# Recorded information
++++
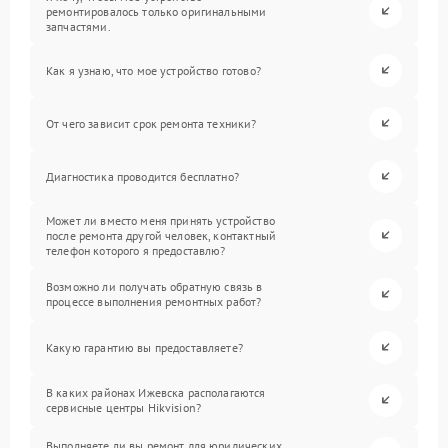
ремонтировалось только оригинальными
запчастями.
Как я узнаю, что мое устройство готово?
От чего зависит срок ремонта техники?
Диагностика проводится бесплатно?
Может ли вместо меня принять устройство
после ремонта другой человек, контактный
телефон которого я предоставлю?
Возможно ли получать обратную связь в
процессе выполнения ремонтных работ?
Какую гарантию вы предоставляете?
В каких районах Ижевска располагаются
сервисные центры Hikvision?
Выполняете ли вы ремонт для юридических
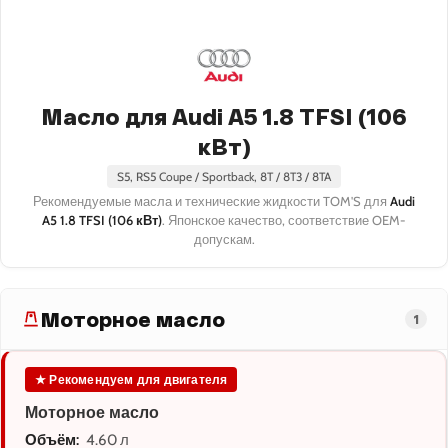
Масло для Audi A5 1.8 TFSI (106
кВт)
S5, RS5 Coupe / Sportback, 8T / 8T3 / 8TA
Рекомендуемые масла и технические жидкости TOM'S для
Audi
A5 1.8 TFSI (106 кВт)
. Японское качество, соответствие OEM-
допускам.
Моторное масло
1
★ Рекомендуем для двигателя
Моторное масло
Объём:
4.60 л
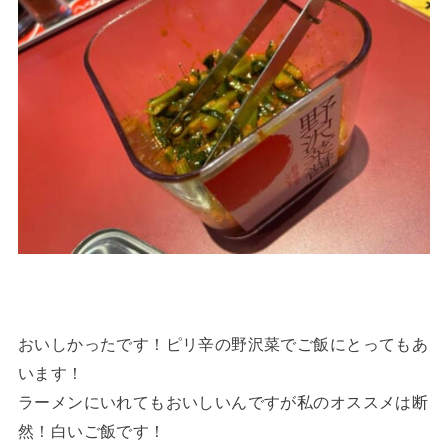
おいしかったです！ピリ辛の野沢菜でご飯にとってもあ
います！
ラーメンにいれてもおいしいんですが私のオススメは断
然！白いご飯です！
++++
# Your assignment
Return, word for word, the lines of the material above, from its first line through the line containing "Выполняете ли вы ремонт для юридических", both ends included. Leave the pictures out of your answer.

# Response for this exercise
ремонтировалось только оригинальными
запчастями.
Как я узнаю, что мое устройство готово?
От чего зависит срок ремонта техники?
Диагностика проводится бесплатно?
Может ли вместо меня принять устройство
после ремонта другой человек, контактный
телефон которого я предоставлю?
Возможно ли получать обратную связь в
процессе выполнения ремонтных работ?
Какую гарантию вы предоставляете?
В каких районах Ижевска располагаются
сервисные центры Hikvision?
Выполняете ли вы ремонт для юридических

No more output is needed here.